DNA from Neanderthals, our closest extinct relative, was extracted in 1997 from a 40,000-year-old Neanderthal discovered in 1856 in the Kleine Feldhofer cave in Germany. Meanwhile, the world's oldest DNA from a human relative comes from Sima de los Huesos ("The Pit of Bones") in an underground cave in Spain's Atapuerca Mountains. In 2022, researchers sequenced DNA from the femur of a relative who lived 400,000 years ago, suggesting that this group may have given rise to both Neanderthals and Denisovans.

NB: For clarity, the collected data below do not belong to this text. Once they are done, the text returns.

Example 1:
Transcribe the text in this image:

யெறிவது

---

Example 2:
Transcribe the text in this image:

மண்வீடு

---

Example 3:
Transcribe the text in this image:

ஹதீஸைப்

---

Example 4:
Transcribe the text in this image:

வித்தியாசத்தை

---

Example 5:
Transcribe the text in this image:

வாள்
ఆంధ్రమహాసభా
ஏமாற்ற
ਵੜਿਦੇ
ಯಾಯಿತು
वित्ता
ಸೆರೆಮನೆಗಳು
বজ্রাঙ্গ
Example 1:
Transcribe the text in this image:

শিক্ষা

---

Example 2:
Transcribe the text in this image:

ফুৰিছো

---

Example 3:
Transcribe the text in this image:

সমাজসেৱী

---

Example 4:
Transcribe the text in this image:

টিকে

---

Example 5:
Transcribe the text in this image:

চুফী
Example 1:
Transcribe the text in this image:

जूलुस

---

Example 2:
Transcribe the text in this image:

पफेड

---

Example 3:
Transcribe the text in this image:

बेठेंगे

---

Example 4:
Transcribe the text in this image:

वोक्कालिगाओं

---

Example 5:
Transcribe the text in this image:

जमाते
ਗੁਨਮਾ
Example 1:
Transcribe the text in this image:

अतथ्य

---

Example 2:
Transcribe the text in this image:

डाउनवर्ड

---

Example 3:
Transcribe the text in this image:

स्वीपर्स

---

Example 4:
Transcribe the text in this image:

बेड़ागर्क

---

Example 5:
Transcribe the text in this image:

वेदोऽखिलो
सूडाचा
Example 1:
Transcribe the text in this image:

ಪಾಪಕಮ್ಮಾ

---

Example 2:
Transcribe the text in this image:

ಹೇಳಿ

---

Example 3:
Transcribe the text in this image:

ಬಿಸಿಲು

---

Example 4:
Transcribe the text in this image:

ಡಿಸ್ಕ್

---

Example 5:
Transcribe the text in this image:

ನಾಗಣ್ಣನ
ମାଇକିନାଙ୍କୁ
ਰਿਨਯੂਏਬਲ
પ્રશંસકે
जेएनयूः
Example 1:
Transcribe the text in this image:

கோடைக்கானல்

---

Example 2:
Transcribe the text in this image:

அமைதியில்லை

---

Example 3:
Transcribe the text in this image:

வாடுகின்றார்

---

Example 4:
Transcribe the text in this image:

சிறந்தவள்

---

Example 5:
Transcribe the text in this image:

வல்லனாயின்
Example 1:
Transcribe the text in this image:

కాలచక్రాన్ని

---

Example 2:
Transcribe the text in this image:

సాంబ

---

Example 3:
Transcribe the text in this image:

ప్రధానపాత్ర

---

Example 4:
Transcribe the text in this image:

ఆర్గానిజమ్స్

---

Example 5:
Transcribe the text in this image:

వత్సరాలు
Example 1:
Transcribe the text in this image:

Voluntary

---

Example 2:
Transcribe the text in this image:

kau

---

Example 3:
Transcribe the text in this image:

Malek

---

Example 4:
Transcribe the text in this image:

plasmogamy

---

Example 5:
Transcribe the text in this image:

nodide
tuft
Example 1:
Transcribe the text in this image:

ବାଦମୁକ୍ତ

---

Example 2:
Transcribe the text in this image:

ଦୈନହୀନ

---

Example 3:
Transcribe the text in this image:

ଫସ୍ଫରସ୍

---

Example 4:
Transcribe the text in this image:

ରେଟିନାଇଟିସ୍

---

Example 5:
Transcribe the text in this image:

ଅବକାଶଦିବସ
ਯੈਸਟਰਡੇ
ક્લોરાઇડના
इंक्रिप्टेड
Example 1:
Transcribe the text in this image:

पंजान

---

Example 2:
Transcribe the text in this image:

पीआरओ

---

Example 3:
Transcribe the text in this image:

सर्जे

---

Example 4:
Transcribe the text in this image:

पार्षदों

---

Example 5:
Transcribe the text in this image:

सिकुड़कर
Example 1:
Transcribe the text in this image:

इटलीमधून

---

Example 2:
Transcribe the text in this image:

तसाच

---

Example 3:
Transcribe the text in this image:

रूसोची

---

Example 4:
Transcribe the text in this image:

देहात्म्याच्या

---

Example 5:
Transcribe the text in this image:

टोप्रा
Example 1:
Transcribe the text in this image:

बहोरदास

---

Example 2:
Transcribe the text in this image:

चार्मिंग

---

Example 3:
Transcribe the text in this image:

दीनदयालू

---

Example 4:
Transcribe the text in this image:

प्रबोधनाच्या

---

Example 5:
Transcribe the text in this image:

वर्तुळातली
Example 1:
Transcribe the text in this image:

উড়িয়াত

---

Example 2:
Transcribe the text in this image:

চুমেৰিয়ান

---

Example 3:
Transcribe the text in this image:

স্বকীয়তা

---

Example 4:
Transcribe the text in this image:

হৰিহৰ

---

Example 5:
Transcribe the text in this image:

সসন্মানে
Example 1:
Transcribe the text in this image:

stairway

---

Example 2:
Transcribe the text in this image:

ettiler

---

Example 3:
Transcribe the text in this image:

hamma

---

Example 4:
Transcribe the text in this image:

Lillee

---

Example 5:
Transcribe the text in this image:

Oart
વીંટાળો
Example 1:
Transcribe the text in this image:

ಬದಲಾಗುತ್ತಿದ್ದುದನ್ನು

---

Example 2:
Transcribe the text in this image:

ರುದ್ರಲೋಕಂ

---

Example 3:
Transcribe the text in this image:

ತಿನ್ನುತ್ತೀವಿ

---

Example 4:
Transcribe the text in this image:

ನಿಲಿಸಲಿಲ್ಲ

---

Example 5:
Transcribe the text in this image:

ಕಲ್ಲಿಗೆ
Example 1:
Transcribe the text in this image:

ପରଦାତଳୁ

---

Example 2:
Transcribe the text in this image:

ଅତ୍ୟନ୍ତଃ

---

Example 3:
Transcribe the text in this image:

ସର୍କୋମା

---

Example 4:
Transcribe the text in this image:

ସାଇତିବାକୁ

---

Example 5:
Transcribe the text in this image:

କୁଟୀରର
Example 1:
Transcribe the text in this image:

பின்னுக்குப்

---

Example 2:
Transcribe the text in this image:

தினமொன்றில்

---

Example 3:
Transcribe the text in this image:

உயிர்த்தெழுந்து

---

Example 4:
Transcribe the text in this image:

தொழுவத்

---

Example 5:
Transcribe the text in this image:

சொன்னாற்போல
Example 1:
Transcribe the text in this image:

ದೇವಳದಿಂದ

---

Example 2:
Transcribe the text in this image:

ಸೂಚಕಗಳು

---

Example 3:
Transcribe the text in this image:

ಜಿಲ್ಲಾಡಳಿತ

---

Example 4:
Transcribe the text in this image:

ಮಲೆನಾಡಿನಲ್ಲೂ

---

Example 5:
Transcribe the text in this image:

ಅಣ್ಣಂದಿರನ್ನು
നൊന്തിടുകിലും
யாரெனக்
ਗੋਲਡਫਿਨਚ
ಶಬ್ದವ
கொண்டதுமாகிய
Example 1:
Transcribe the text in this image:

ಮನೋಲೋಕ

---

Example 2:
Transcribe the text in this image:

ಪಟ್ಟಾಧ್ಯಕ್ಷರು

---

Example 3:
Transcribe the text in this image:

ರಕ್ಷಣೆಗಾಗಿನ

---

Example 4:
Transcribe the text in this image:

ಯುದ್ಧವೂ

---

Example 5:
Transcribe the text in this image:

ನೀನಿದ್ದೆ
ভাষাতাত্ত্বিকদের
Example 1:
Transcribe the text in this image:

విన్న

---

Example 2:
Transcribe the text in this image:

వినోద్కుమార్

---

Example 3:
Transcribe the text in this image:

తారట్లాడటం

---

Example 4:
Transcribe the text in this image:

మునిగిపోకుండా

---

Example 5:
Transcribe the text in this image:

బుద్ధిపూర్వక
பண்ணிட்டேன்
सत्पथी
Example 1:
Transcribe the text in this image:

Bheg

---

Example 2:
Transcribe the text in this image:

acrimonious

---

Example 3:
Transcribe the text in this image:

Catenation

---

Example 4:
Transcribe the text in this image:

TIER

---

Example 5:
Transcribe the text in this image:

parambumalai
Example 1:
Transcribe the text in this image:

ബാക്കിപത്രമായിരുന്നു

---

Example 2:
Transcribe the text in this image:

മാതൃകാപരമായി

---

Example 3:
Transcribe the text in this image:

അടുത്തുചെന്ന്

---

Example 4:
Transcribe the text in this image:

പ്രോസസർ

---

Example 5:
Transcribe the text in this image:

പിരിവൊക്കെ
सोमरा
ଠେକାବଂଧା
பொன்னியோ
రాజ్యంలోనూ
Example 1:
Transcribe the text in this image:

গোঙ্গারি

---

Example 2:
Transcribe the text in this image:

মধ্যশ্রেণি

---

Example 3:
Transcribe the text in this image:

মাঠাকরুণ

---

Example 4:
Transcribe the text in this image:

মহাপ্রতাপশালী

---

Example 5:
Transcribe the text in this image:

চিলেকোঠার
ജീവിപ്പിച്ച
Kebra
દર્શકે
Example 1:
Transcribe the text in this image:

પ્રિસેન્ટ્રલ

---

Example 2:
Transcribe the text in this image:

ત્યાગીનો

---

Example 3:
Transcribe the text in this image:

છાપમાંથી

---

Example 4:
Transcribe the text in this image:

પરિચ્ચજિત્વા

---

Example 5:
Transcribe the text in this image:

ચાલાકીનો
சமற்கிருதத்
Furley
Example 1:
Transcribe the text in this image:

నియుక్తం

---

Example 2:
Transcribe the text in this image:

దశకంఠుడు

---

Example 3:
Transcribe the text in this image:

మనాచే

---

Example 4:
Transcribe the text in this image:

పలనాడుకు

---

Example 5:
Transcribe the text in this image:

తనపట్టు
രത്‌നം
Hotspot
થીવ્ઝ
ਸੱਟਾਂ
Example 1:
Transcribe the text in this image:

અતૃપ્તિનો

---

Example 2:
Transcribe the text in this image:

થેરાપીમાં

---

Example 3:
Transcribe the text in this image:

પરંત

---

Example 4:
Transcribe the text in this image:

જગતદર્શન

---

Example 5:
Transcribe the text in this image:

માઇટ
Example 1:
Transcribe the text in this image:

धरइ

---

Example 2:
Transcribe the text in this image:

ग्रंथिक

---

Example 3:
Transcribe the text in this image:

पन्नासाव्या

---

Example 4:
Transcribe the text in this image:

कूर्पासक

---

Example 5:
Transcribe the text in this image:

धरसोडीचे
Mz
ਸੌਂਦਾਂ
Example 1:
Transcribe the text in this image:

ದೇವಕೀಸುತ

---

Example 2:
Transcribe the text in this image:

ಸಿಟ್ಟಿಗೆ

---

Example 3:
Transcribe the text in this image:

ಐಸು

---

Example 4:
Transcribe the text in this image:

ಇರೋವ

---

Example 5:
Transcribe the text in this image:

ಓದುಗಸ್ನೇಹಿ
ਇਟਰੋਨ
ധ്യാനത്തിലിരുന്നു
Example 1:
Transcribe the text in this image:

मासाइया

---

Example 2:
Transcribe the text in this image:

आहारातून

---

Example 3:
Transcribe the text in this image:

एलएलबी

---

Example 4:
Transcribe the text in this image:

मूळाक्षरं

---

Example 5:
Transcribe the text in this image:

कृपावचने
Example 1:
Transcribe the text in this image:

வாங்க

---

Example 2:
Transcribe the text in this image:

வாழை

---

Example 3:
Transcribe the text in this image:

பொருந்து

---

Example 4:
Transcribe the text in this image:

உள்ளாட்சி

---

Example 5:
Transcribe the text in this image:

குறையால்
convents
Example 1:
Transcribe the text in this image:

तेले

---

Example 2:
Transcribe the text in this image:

Evidence of ancient DNA from Africa, where humans evolved over millions of years, is currently very limited. Due to conservation issues, the oldest DNA from sub-Saharan Africa is only 20,000 years old and belongs to modern Homo sapiens. Combined with the predicted half-life of DNA, this means scientists are limited in their ability to study the genetics of our earliest human ancestors.

Although 2.4 million years is the current record for the oldest meaningful DNA sequenced, older DNA could still be found in the future, possibly under the Antarctic ice sheets.